In Maryland, the resolution moved through the legislature very quietly midst a maze of more publicized bills. Groups which generally testify to protect religious freedom were not aware of the existence of the measure until the end of the session after the bill had been approved by committee and was going to the Senate for a final vote. The bill was read on the floor of the Senate as a proposal to study "cultural activities" in both its second and third readings and passed. The majority of senators who were talked to during the last few days of the session said that they hadn't heard of the bill and thus had no idea of what they were voting for.

Unfortunately, one indirect result of the "anti-cult" movements efforts in the United States was the two-year imprisonment of Reverend Moon, the founder of the Unification Church. In 1976, Sen. Dole sent a memo to the IRS requesting an investigation of Rev.

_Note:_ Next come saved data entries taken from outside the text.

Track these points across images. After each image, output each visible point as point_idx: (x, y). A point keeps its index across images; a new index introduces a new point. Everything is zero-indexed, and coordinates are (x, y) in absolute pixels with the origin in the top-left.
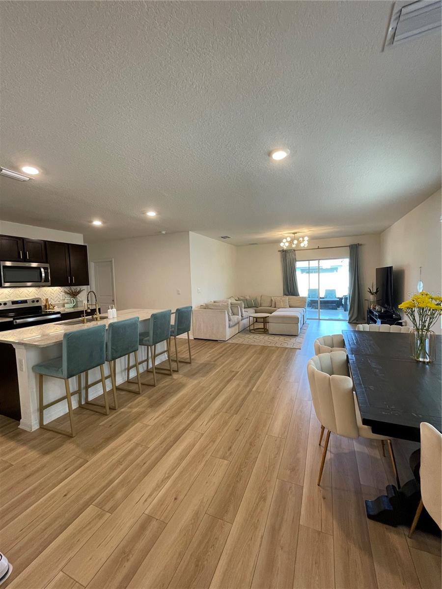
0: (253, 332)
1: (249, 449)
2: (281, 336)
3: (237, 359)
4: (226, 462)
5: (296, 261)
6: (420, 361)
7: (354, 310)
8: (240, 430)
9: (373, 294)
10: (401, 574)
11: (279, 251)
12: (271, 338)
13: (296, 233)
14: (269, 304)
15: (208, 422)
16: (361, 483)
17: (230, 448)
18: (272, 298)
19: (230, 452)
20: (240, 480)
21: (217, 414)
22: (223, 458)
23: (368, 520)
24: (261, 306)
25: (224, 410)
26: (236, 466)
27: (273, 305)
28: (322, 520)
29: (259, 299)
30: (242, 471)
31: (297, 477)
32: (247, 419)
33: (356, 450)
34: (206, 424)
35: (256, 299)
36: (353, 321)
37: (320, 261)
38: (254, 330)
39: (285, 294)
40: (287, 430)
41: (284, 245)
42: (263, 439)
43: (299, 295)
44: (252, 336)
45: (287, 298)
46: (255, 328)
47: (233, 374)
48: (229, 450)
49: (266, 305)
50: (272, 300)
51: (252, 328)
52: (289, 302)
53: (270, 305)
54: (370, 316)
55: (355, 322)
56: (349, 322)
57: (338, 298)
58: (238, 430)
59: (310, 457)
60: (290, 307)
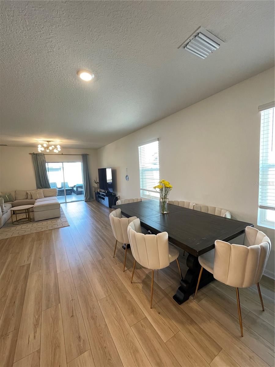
0: (18, 223)
1: (95, 323)
2: (47, 221)
3: (18, 253)
4: (86, 354)
5: (46, 162)
6: (166, 213)
7: (87, 193)
8: (74, 314)
9: (96, 183)
10: (206, 319)
11: (30, 154)
12: (40, 224)
13: (50, 141)
14: (24, 197)
15: (35, 332)
16: (163, 289)
17: (79, 337)
18: (28, 192)
19: (82, 341)
20: (111, 357)
21: (39, 316)
22: (81, 352)
23: (180, 306)
24: (15, 200)
25: (44, 307)
26: (98, 348)
27: (29, 197)
28: (169, 328)
29: (13, 194)
30: (105, 347)
31: (138, 314)
32: (72, 300)
33: (147, 273)
34: (35, 337)
35: (10, 194)
36: (88, 200)
37: (64, 163)
38: (17, 221)
39: (38, 188)
40: (107, 287)
41: (40, 149)
42: (98, 306)
43: (50, 188)
44: (19, 227)
45: (41, 190)
46: (18, 219)
47: (25, 268)
48: (80, 341)
49: (21, 198)
50: (27, 193)
51: (14, 220)
52: (43, 193)
53: (26, 198)
54: (98, 196)
55: (89, 200)
56: (85, 201)
57: (71, 187)
58: (72, 316)
59: (133, 294)
60: (45, 197)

Moon and the Unification Church. After investigating church finances for three years, Justice Department lawyers recommended on three occasions that there was no basis for a suit against Rev. Moon. Overriding the advice of their own lawyers, a higher official in the Department of Justice ordered the United States District Attorney in New York to file suit. In a highly controversial trial, in which Rev. Moon was denied his request for trial by a qualified judge, and denied the right to choose his interpreter, Rev. Moon was found guilty for a $7,500 tax liability accrued over a period of three years for a church account held as a trust in his name. Investigation by the noted constitutional lawyer Lawrence Tribe, into allegations that the jury was tainted, was squelched by a gag order. Numerous churches, civil rights organizations and state governments filed amici briefs requesting that the Supreme Court review the case, but the court declined to do so. Rev. Moon was forced to serve a two-year sentence in Danbury Federal Penetentiary.

This case presents an ominous example of how complex US tax laws could be misused to attack unpopular faiths or religious leaders.

Under US law, religious and educational organizations are tax-exempt as C(3) nonprofit corporations. Tax-exempt religious organizations may not lobby or engage in political activities.